“Unsane,” as far as I know, isn’t a real word. But after audiences see Steven Soderbergh’s psychological thriller of that name, it should probably become one, similar to another film-derived term, “gaslighting”:
Unsane (adjective): The state of mind experienced by women when men gaslight them into thinking they’re actually insane.
Filmed in secret using iPhone cameras sometime in 2017, Unsane is a deliciously pulpy psychological thriller, depicting the waking nightmare of a young woman (Claire Foy) who’s convinced her stalker has followed her into the mental institution where she has been involuntarily committed.
It’s also an obvious metaphor for women being forced to just “deal with” their abusers at work or at school or in any other environment—but still a chilling one. The protagonist’s experience in the movie will likely feel familiar to millions of women around the world.
The “we don’t know if it’s real or if it’s all in her head” subset of the Hollywood psychological thriller is one of the most reliably gripping films one can make, told countless times in different ways over the last century (including in the 1944 film Gaslight, starring Ingrid Bergman). But coming just months after sexual misconduct allegations against film mogul Harvey Weinstein helped launch the #MeToo movement, Soderbergh’s take on the classic thriller trope adopts a new, deeply effective meaning.
Those who have seen Claire Foy’s quintessentially British, restrained and yet magnetic performance as Queen Elizabeth II in Netflix’s The Crown may be surprised to see the actress pull off an American accent. She plays Sawyer Valentini, a precocious bank analyst battling mental illness triggered by a stalking a few years prior. Shortly after moving to a new city for a fresh start, Sawyer starts imagining her stalker’s face in other men, including her creepy boss and a guy she meets on a dating app.
Tired of feeling paranoid and without anyone to talk to, Sawyer signs up for a support group for stalking victims at a nearby health center. During what she thinks is a routine appointment with a psychologist, Sawyer admits that she has thought about harming herself, but stresses that she isn’t currently suicidal. She signs some paperwork without fully reading it (as we all do on occasion) and within minutes she’s whisked into another room, forced to strip down, and given an unknown medication, now a prisoner of a psychiatric hospital.
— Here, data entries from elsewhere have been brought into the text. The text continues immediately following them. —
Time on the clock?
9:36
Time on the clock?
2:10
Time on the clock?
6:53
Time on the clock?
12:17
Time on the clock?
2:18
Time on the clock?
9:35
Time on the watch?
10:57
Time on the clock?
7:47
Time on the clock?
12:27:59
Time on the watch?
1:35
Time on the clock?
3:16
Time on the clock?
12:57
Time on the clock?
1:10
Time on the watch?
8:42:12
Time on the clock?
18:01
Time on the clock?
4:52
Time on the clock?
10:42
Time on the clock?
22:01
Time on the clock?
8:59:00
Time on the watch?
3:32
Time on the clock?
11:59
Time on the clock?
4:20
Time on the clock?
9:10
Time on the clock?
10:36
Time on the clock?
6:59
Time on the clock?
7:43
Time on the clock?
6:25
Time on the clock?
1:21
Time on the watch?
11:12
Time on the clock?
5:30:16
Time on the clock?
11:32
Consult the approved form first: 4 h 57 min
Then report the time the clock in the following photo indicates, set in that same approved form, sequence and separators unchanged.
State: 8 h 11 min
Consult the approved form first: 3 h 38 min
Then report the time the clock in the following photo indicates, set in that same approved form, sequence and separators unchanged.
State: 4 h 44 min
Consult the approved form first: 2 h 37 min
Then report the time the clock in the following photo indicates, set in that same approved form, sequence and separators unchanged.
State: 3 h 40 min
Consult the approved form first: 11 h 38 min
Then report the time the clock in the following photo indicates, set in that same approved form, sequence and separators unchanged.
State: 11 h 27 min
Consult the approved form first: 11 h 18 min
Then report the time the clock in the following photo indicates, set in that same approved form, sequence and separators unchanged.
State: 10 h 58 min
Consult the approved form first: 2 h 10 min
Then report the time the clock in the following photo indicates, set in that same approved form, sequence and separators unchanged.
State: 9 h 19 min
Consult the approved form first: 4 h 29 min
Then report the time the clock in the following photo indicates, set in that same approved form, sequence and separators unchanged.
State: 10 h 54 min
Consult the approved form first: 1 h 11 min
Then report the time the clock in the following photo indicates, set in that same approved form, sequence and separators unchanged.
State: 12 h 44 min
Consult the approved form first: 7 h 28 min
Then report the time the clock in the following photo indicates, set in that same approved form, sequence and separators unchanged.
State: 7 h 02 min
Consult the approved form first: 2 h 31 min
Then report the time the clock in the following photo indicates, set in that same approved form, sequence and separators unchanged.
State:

Sawyer insists she isn’t crazy, but the fact that no one believes her predictably—and frustratingly—makes her act irrationally, which only leads the doctors and hospital administrators to think she’s even more unwell. It doesn’t help that the excruciating stress and anxiety of the situation causes Sawyer to see her stalker’s face on several male nurses and technicians.
Because Unsane was developed prior to the start of Hollywood’s ongoing sexual harassment crisis, it’s only more perceptive and perhaps even more universal. It’s not a reaction to #MeToo so much as it has become an extension of it, proof that the movement is reshaping and re-contextualizing an industry in desperate need of both those things.
Sawyer is quite literally trapped in a building with a man she believes to be her stalker. No one seems to care or believe her, so eventually she learns to put her head down and endure this intrusion even as it causes her unthinkable internal suffering. This is true torture.
Speaking out or calling attention to herself invites further nightmarish responses: contempt, ridicule, and, soon enough, complete isolation. The first two times Sawyer alleges that her stalker is in the hospital with her, she’s tranquilized into silence. The third time, she’s banished to a windowless padded room.
Soderbergh’s decision to shoot on an iPhone was a clever one. The 2018 equivalent of home video (a technology he explored in 1989’s Sex, Lies, and Videotape), smartphone footage gives off a vivid but ominously unrefined quality, and in Unsane it feels like we’re seeing something that isn’t quite ready to be seen. Unsane is not styled as a “found-footage” film like The Blair Witch Project or Cloverfield, but it’s not hard to imagine coming across the movie in an unmarked, hidden folder on someone’s computer.
As is the case in most movies in this genre, there’s a twist about halfway through Unsane that some viewers will predict. Instead of diminishing the film’s unabashed sensationalism, it magnifies it, roping viewers deeper into the dark absurdity of Sawyer’s hospital stay.
The pulpiness of the storytelling doesn’t prevent Soderbergh from driving the point home: Ignoring and disbelieving women doesn’t just hold awful consequences for victims. It also can (and sometimes should) bring down entire institutions. It’s enough to make us all feel a little unsane.